Collected data:
────────────────

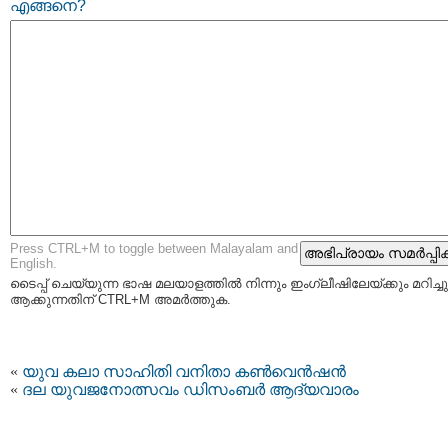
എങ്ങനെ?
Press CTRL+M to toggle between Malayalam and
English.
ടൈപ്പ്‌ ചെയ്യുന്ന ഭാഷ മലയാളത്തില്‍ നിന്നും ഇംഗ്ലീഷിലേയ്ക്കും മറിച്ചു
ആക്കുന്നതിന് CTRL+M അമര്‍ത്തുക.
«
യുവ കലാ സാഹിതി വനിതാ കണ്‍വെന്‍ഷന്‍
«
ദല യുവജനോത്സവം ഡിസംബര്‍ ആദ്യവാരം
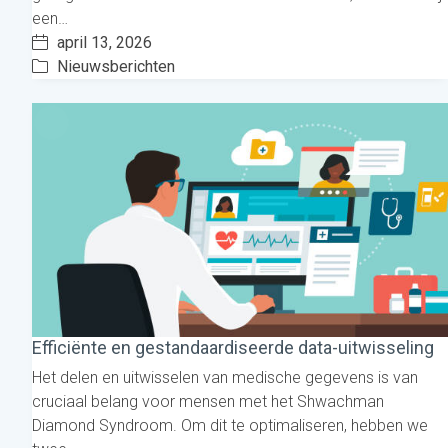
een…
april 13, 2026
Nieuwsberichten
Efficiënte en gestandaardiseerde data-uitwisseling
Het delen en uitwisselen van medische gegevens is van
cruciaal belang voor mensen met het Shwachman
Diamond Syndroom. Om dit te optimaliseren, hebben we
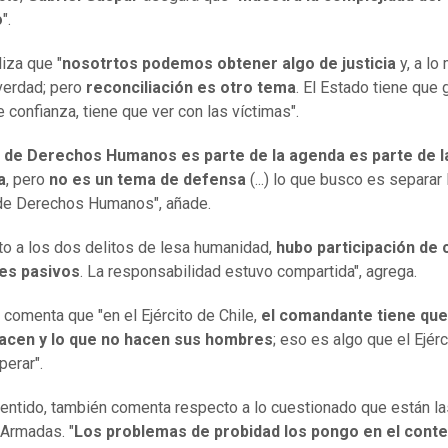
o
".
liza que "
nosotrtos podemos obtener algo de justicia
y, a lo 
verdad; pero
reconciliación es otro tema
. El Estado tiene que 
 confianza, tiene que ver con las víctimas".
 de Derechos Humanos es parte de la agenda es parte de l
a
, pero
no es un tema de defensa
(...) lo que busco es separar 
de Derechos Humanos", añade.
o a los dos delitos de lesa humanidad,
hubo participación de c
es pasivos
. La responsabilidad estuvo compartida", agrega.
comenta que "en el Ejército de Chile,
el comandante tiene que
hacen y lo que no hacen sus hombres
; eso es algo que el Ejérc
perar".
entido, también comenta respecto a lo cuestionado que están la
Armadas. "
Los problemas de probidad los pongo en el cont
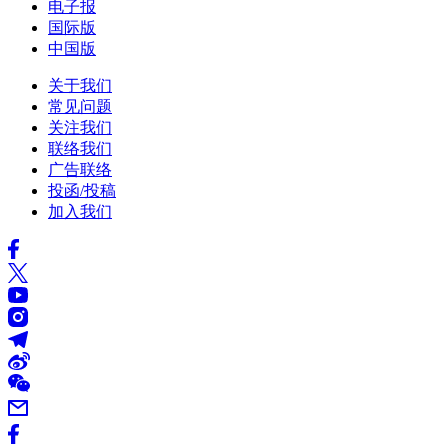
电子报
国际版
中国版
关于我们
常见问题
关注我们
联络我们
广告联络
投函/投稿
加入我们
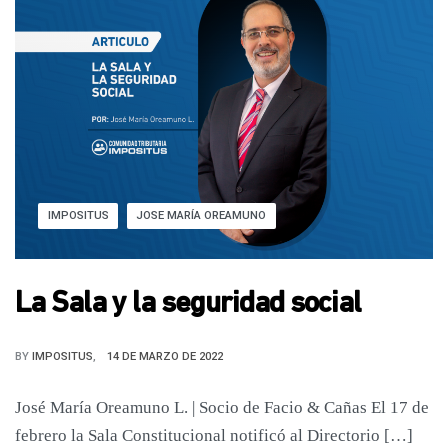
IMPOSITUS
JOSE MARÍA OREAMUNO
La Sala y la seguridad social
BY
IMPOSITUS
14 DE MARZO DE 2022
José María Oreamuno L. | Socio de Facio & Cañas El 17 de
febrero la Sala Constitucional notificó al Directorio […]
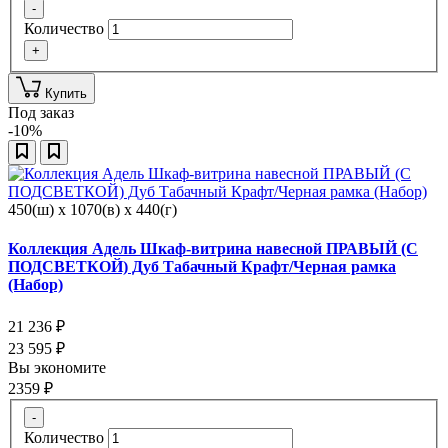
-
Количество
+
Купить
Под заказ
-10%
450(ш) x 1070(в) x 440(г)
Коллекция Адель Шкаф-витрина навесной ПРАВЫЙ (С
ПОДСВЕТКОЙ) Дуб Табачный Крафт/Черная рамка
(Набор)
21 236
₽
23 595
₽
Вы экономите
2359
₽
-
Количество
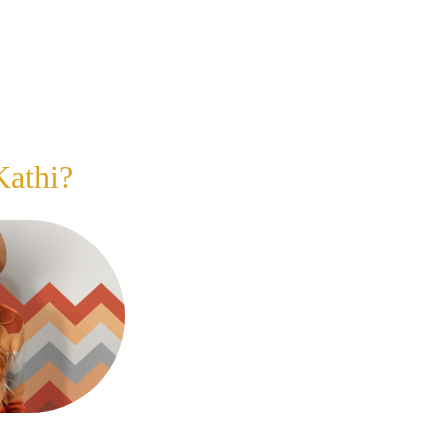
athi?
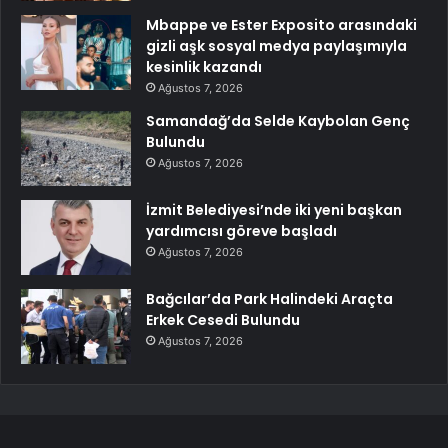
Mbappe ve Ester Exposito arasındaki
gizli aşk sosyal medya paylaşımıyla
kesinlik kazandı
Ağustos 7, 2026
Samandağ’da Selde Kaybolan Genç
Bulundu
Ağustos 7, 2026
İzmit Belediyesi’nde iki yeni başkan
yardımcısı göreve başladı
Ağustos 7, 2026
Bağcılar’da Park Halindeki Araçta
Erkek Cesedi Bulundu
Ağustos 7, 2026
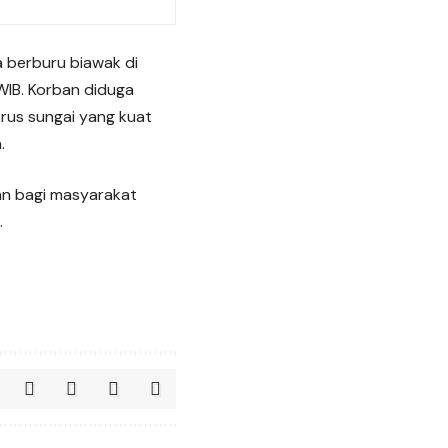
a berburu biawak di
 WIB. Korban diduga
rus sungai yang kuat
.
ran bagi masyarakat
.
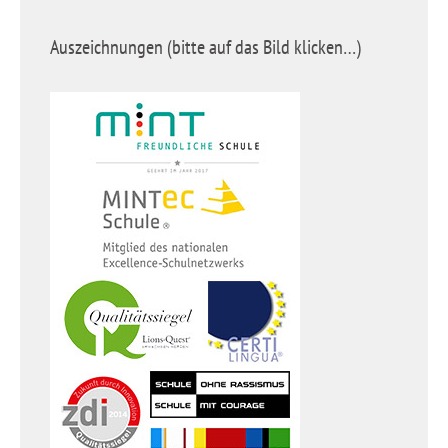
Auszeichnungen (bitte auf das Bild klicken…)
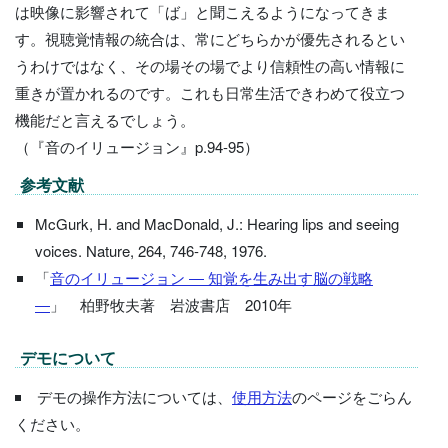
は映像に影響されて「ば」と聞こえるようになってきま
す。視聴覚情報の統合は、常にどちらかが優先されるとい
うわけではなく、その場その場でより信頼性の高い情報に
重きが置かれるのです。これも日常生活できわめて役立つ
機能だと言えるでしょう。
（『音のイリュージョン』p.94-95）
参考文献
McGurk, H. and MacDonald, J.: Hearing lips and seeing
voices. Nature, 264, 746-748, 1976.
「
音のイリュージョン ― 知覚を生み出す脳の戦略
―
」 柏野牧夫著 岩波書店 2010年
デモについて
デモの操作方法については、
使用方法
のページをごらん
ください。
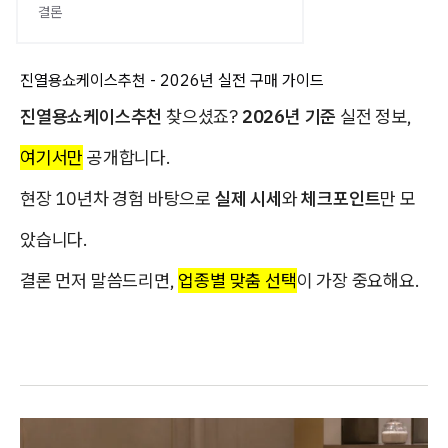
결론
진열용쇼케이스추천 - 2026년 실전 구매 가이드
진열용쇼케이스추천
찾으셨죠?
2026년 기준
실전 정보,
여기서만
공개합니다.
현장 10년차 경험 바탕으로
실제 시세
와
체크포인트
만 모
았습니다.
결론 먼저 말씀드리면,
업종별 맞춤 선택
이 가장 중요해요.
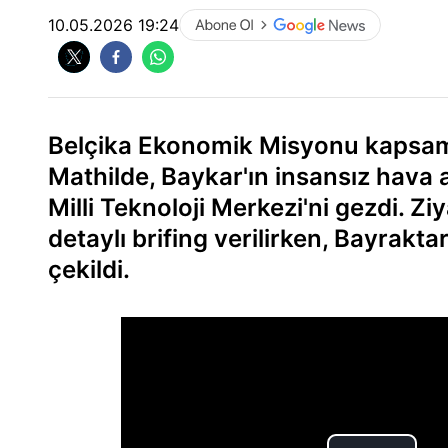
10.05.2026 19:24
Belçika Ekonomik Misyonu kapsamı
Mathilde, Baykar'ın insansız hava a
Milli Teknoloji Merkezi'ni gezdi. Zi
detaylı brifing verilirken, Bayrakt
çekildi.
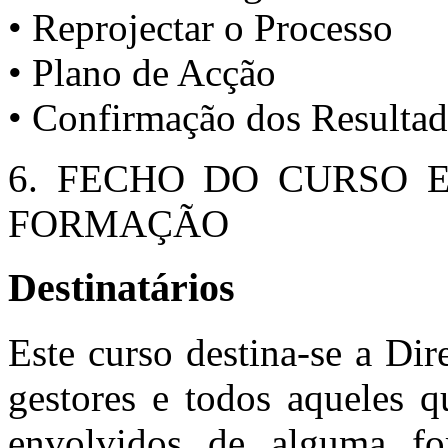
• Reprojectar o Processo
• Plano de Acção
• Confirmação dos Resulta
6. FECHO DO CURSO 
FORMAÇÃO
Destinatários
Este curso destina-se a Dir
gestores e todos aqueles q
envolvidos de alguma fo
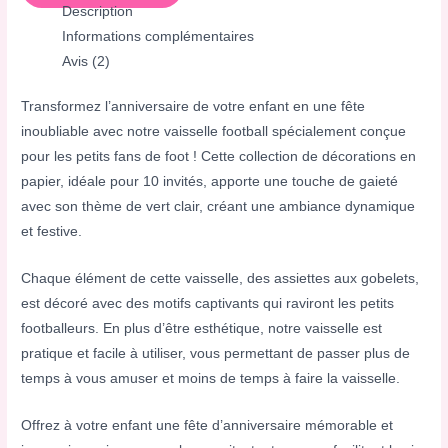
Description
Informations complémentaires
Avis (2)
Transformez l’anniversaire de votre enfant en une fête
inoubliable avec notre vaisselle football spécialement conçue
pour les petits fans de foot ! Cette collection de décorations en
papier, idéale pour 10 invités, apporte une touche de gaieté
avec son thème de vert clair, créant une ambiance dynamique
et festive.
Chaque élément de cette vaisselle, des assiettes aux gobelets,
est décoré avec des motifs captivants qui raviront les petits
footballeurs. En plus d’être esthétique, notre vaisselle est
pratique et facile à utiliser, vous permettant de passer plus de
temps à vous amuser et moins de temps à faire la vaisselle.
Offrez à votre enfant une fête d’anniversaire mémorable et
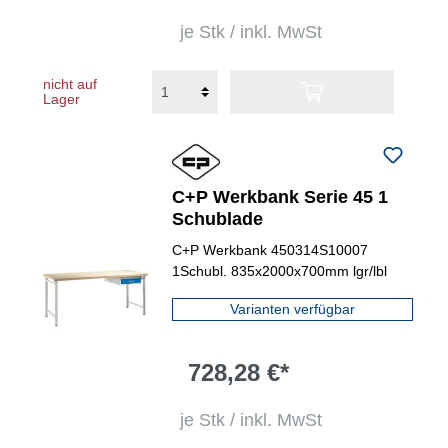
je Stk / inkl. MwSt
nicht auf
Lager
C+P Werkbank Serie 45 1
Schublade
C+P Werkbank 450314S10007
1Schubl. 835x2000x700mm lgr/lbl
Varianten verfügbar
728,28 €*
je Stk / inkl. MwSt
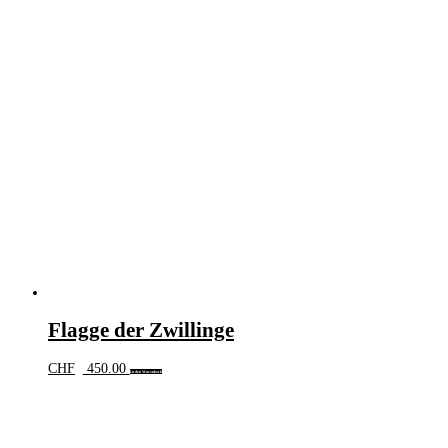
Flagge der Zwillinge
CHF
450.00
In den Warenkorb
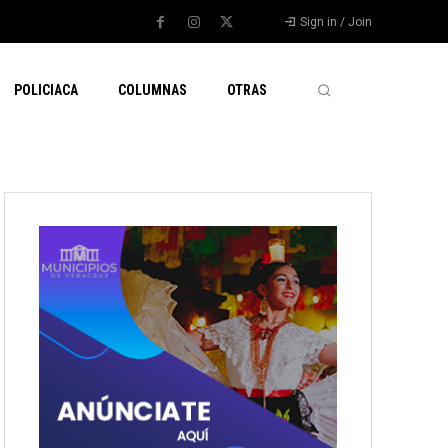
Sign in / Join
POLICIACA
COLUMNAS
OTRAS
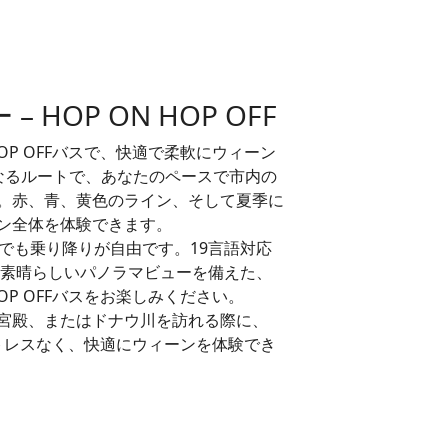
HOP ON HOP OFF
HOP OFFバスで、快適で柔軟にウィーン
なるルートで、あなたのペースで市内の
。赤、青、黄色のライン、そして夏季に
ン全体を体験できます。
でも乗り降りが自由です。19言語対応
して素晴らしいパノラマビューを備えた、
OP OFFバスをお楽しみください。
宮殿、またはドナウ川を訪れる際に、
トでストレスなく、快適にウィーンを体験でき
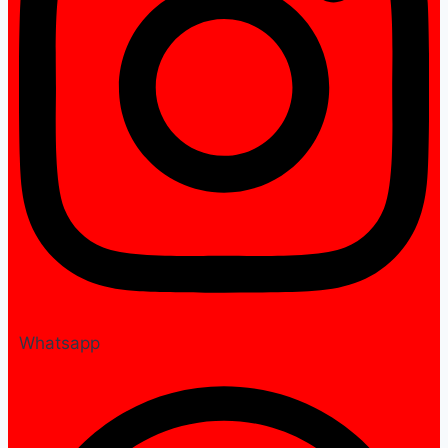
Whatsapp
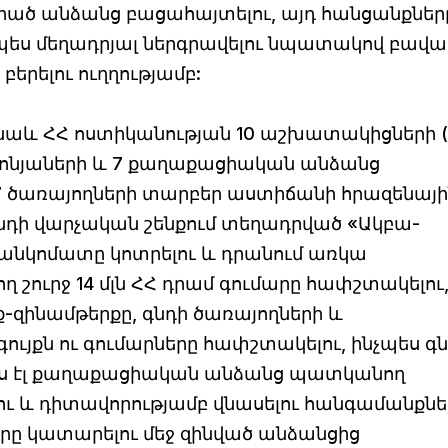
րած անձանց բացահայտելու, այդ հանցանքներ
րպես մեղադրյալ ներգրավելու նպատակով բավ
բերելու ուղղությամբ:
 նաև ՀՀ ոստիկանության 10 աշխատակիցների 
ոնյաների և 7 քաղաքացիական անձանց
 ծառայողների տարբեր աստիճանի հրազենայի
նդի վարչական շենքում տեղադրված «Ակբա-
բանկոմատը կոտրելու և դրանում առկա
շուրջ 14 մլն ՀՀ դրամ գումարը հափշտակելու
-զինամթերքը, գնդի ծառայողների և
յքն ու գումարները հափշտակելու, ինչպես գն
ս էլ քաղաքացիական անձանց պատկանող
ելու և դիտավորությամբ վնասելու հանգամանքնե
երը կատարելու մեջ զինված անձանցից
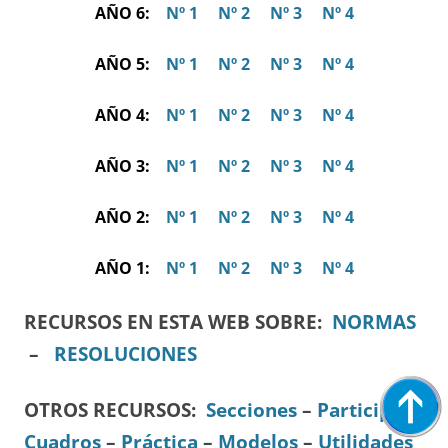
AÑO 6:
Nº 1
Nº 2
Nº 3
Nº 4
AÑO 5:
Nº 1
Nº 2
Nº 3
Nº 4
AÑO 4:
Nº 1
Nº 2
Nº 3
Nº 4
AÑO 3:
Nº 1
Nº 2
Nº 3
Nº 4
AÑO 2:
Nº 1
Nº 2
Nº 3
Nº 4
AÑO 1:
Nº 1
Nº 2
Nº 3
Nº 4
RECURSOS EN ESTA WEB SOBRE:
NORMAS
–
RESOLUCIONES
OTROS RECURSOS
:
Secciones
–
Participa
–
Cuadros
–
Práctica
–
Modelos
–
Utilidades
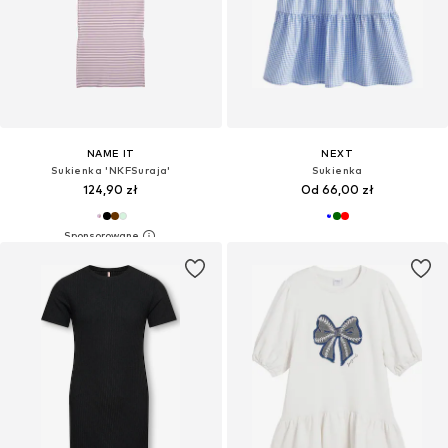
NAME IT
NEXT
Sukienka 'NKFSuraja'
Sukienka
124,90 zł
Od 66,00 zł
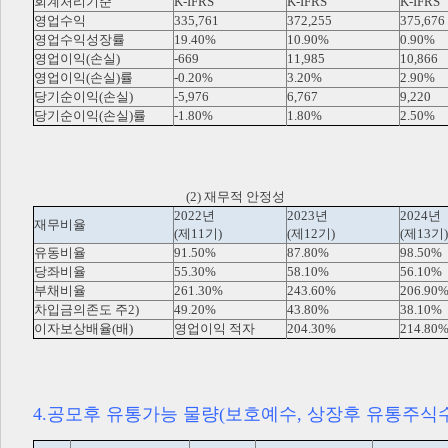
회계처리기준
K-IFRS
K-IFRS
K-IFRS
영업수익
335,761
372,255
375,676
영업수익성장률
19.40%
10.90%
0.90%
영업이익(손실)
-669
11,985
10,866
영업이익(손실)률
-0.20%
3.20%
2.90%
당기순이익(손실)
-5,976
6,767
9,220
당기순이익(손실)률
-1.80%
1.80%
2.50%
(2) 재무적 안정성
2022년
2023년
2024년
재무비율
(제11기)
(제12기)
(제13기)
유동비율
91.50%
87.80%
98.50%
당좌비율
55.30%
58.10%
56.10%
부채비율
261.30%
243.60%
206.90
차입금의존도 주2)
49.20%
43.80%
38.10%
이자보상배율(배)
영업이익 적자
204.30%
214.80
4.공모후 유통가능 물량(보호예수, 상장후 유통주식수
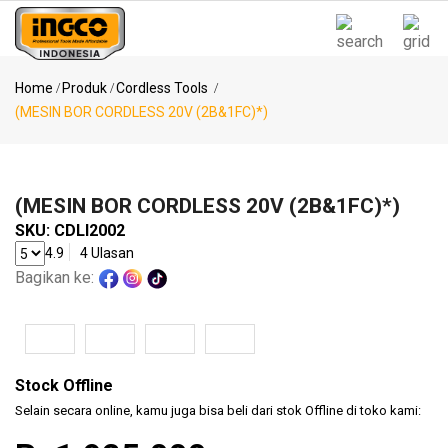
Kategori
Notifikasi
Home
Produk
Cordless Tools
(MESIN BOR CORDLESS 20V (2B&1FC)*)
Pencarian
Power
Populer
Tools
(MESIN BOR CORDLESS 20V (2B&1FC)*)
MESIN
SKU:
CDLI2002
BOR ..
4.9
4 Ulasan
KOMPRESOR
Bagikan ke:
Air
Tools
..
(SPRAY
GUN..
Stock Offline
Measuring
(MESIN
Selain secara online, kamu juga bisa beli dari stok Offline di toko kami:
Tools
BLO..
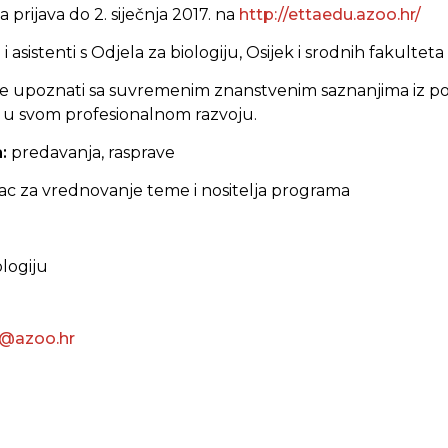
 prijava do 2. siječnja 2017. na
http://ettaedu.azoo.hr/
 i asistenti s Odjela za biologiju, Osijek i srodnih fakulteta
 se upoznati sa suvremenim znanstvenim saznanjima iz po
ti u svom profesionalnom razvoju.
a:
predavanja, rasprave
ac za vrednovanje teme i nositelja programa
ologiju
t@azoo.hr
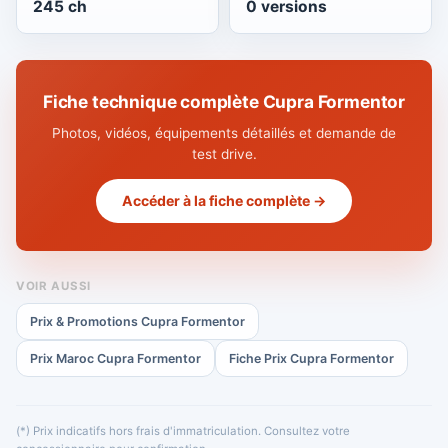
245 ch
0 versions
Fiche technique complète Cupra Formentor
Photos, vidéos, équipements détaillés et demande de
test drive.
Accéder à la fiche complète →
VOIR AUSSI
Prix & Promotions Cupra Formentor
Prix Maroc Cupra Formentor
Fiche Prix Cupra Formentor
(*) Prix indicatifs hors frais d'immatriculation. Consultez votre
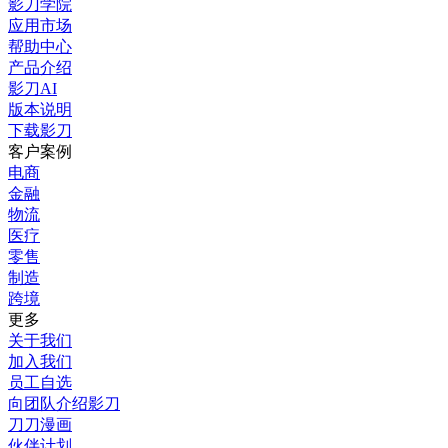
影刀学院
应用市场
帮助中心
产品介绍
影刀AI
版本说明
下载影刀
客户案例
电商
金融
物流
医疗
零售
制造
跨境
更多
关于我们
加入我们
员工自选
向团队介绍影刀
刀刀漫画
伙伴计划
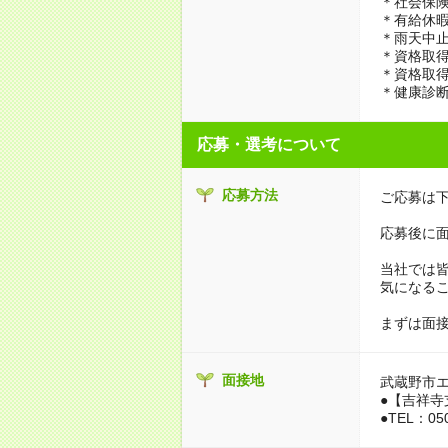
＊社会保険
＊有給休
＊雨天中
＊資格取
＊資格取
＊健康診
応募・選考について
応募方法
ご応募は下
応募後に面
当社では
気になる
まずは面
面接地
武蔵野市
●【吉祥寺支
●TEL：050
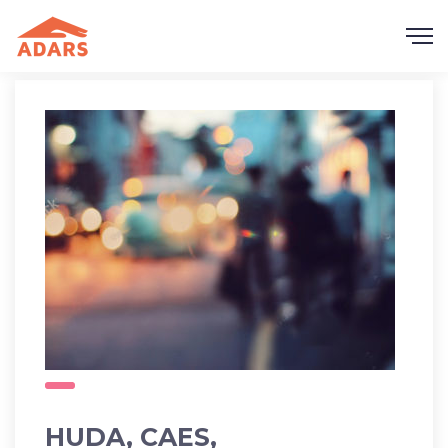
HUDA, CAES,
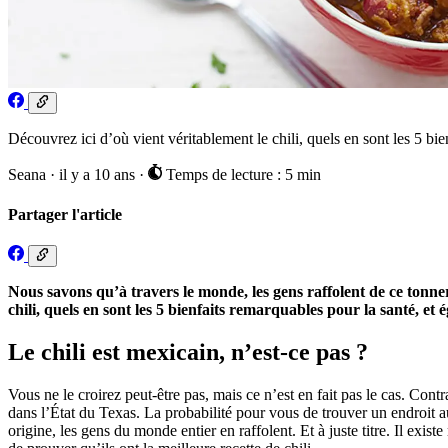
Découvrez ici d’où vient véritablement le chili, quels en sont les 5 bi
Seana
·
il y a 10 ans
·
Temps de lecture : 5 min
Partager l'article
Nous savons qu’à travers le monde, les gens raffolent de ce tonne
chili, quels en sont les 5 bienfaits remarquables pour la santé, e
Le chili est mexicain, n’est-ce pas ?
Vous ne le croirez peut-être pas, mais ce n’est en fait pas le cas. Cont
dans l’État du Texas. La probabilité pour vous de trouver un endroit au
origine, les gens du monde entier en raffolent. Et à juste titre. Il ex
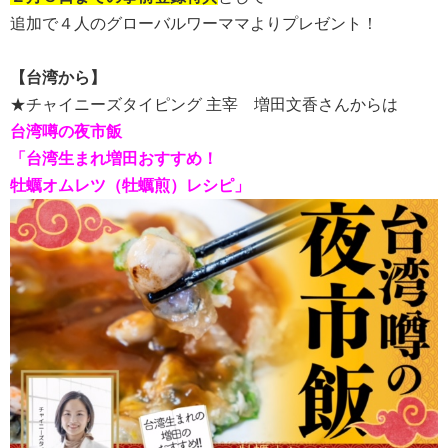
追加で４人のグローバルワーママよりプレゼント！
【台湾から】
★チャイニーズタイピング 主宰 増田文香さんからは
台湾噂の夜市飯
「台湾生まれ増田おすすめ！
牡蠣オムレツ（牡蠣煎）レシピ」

────────────────

| Instruction |
Update the lines from the one with "րած անձանց բացահայտելու, այդ հանցանքներ" up to and including the one with "երը կատարելու մեջ զինված անձանցից" by swapping "հափշտակելու" for "գողանալու". Keep everything else unchanged.

| Your solution |
րած անձանց բացահայտելու, այդ հանցանքներ
րպես մեղադրյալ ներգրավելու նպատակով բավ
բերելու ուղղությամբ:
 նաև ՀՀ ոստիկանության 10 աշխատակիցների 
ոնյաների և 7 քաղաքացիական անձանց
 ծառայողների տարբեր աստիճանի հրազենայի
նդի վարչական շենքում տեղադրված «Ակբա-
բանկոմատը կոտրելու և դրանում առկա
շուրջ 14 մլն ՀՀ դրամ գումարը գողանալու
-զինամթերքը, գնդի ծառայողների և
յքն ու գումարները գողանալու, ինչպես գն
ս էլ քաղաքացիական անձանց պատկանող
ելու և դիտավորությամբ վնասելու հանգամանքնե
երը կատարելու մեջ զինված անձանցից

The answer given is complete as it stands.